Guadalajara: nada diferente de las calles de Eutropia. Casi puedo ver la Torre
Inclinada alzándose por encima de las azoteas. Y es que, en ciertos lugares, en
determinados momentos, Eutropia se cruza con mi ciudad. Un momento así fue
cuando, por única vez en el siglo XX, estas calles conocieron una nevada: así
mismo, las aceras de Eutropia blanquecieron. El momento de encrucijada pasó, y
cada ciudad prosiguió sus vicisitudes; más ambas continuaron compartiendo
semblantes, rostros de un alma colectiva en común; dispersa en la vigilia,
exacerbada en el ensueño.
Leer estas páginas me conduce por terrenos familiares,
remueve memorias, de lo vivido, y también de lo soñado. O de lo leído. ¿Hay
diferencia? Lo vivido; lo soñado; lo leído. Se entrecruzan con similar
familiaridad.
¿Es este uno, o varios libros? Me parece que es un
entrecruzamiento de libros: el primero, Los
pastores nómadas, me ha conducido por terrenos que conozco muy bien; las
callejuelas y desiertos con aromas de Oriente, se desdibujan de la geografía
del mundo para erigirse, como pensamientos repentinos, en las tierras del
sueño. Los pastores que recorren estas páginas han departido sin duda junto a
más de una hoguera con Haïta el pastor. Lord Dunsany y Khalil Gibrán, en la
intemporalidad onírica, seguramente escucharon los debates filosóficos de Hali,
del Loco y de Akaab mientras bebían un té, en una plaza de Poltarnees, la que
mira al mar. Mas las viñetas breves —como los episodios de La feria en más de un sentido, lo que tampoco me sorprende—, que
decantan en lo ambiguo y en cotidianos imposibles, evocan también los portentos
de Penumbria, donde seguramente Emiliano González podría encontrarse leyendo en
una gacetilla las últimas noticias de Eutropia.
Viajes inesperados, el libro epónimo que atraviesa este libro como un
atisbo a una historia más grande, que no comienza ni termina, es una crónica de
viajes por los mundos que contiene Eutropia; un sitio ahora sereno, ahora
siniestro, que prosigue inexorable su existencia, como todas las ciudades. No
hay explicaciones; hay semillas de preguntas, y aquello que se sugiere hace que
queramos saber más, pero también intuimos que es más seguro ignorarlo, ya que
hay un aletear de alas por lo alto, y cierto inquietante Elevador continúa
siguiendo su trayecto hacia honduras insondables:
“De pronto descubro a sus pies una frágil escalera de madera que emerge
de lo profundo. Me inquieta sólo el recordarlo: en un sueño me he visto bajar
infinitas veces por un pasaje igual que da al Centro de la Tierra”.
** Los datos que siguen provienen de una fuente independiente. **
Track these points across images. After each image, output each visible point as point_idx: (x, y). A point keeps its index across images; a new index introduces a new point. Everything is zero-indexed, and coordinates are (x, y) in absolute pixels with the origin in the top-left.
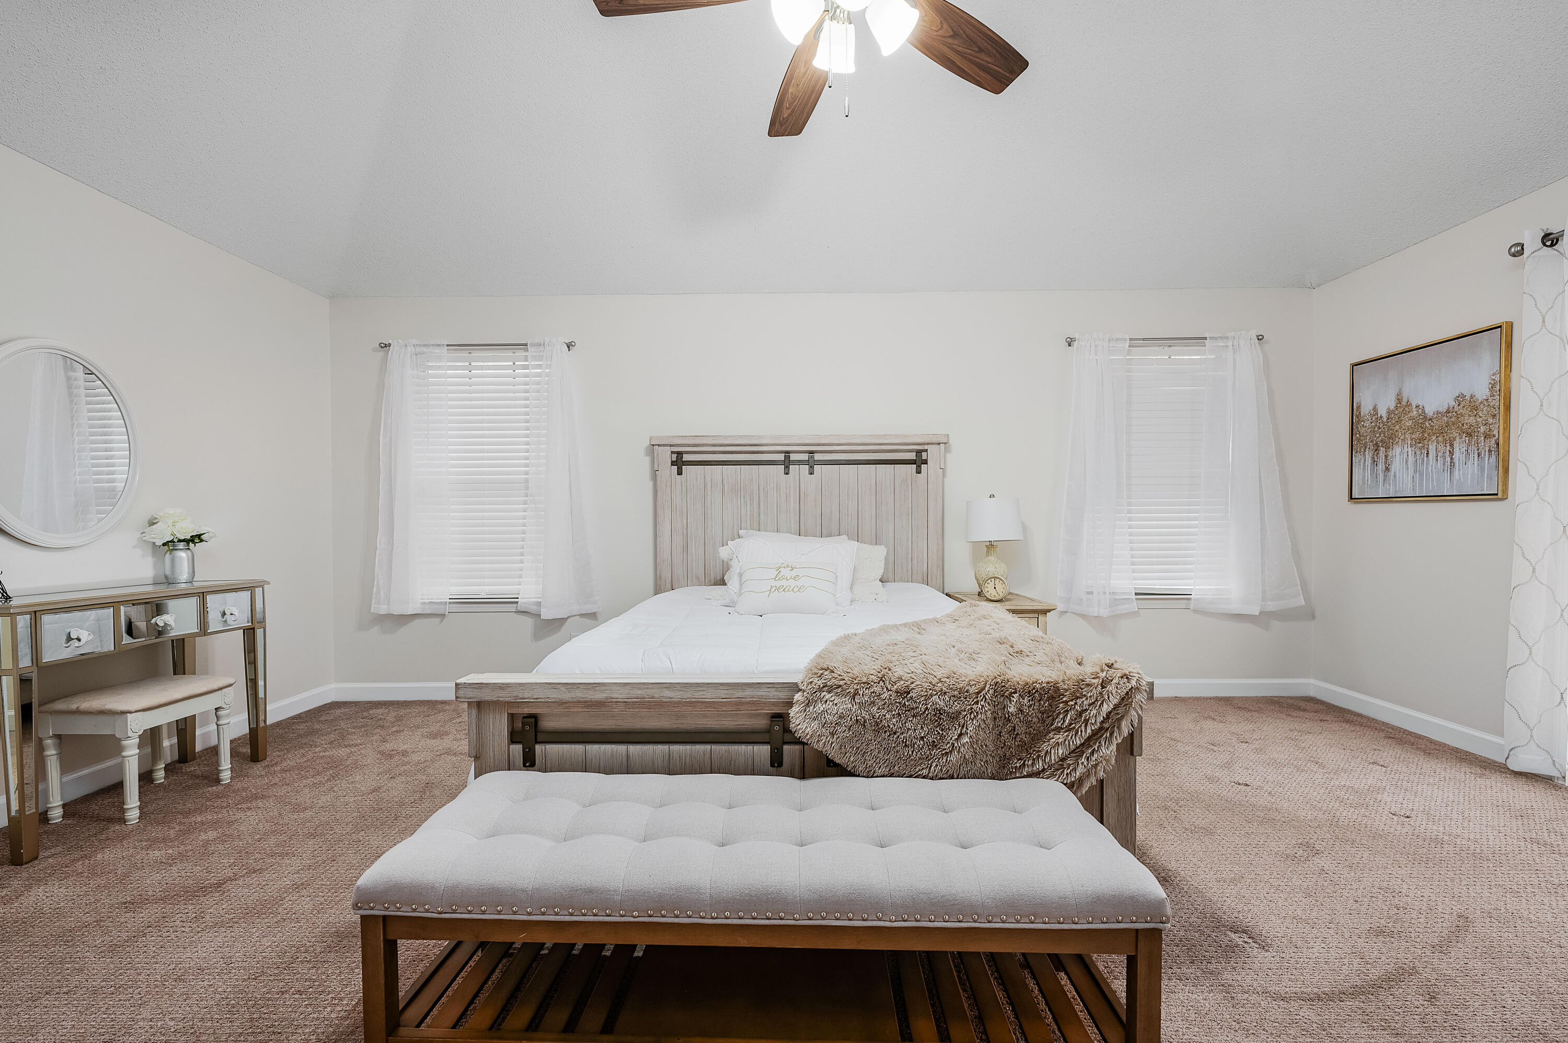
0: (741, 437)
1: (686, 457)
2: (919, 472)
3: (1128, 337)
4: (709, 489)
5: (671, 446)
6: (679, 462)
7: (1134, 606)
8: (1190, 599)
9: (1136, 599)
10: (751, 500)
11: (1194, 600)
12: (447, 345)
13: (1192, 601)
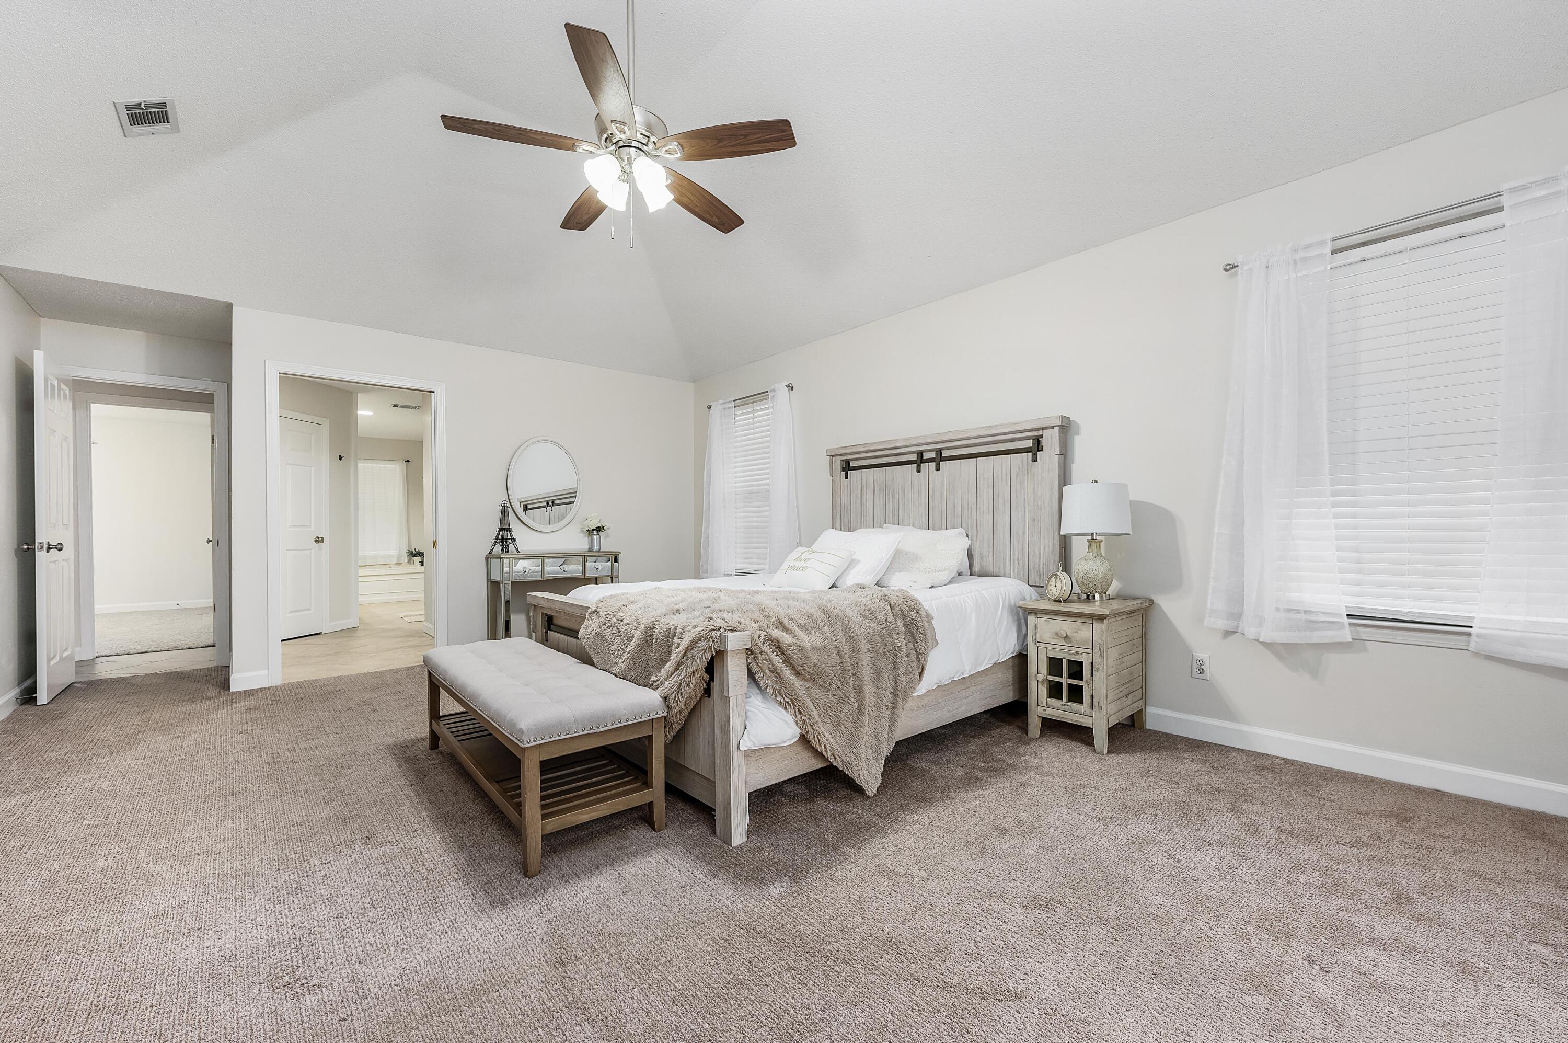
0: (882, 442)
1: (852, 464)
2: (1035, 460)
3: (1330, 235)
4: (865, 489)
5: (841, 455)
6: (847, 467)
7: (1346, 635)
8: (1469, 634)
9: (1350, 624)
10: (893, 498)
11: (1478, 636)
12: (734, 401)
13: (1473, 638)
En Eutropia —como en las ciudades de Lord Dunsany, en
las de Emiliano González— se puede soñar dentro de un sueño.
Y la Zona Restringida, la Torre rodeada de
singularidades, por encima del foso inexplicado, cuyos trabajadores parecerían
estar construyendo las realidades: “Vuelve al trabajo: imprime toda su fuerza,
su rabia y su miedo al hecho cotidiano de usar su pistola: une la luz azul al
metal y da forma al Universo otra vez”. En una ciudad que se funde con la
ciudad, una Torre que se funde con la Torre. Roland a la Torre Inclinada venía… en pos del Oscuro Señor… Pero
más que eso: Eutropia se encuentra demasiado cerca para tener tranquilidad; no
nos descuidemos al leerlo, ya que podríamos, con demasiada facilidad, abrir la
puerta equivocada, o seguir la calle que nunca recorremos, y acabar en las
calles de Eutropia.
Pues, como dije, cerrar el libro no exorciza la
curiosa ciudad. Tragedias nacionales se entretejen entre Eutropia y mi propio
hogar. Y más que eso: Eutropia es en verdad un sitio que ya he visitado, cuando
visité la Casa Tinta, otro de esos lugares que coexisten, de esos sitios donde
las existencias se traslapan; y desde allí salí a las calles de Eutropia
algunas veces, en esas mismas fechas que se mencionan en el texto. Un taller
literario que cambió muchas cosas para quienes allí estuvimos, nos condujo a la
Casa Tinta; y desde allí a otros ámbitos. Y así como no sólo lugares sino
circunstancias se multiplican en nuestras ciudades, El Círculo de la Casa
Tinta, otro y el mismo, ¿acaso continuará congregándose allá —aquí— en
Eutropia? Así lo sospecho. Pero revisitar estos viajes trae nuevas sorpresas;
el circo que se instala en Eutropia es sombríamente profético, un circo de
humanos como actualmente lo son todos los circos, y quizá no miraré igual a los
ostentosos habitantes de las carpas.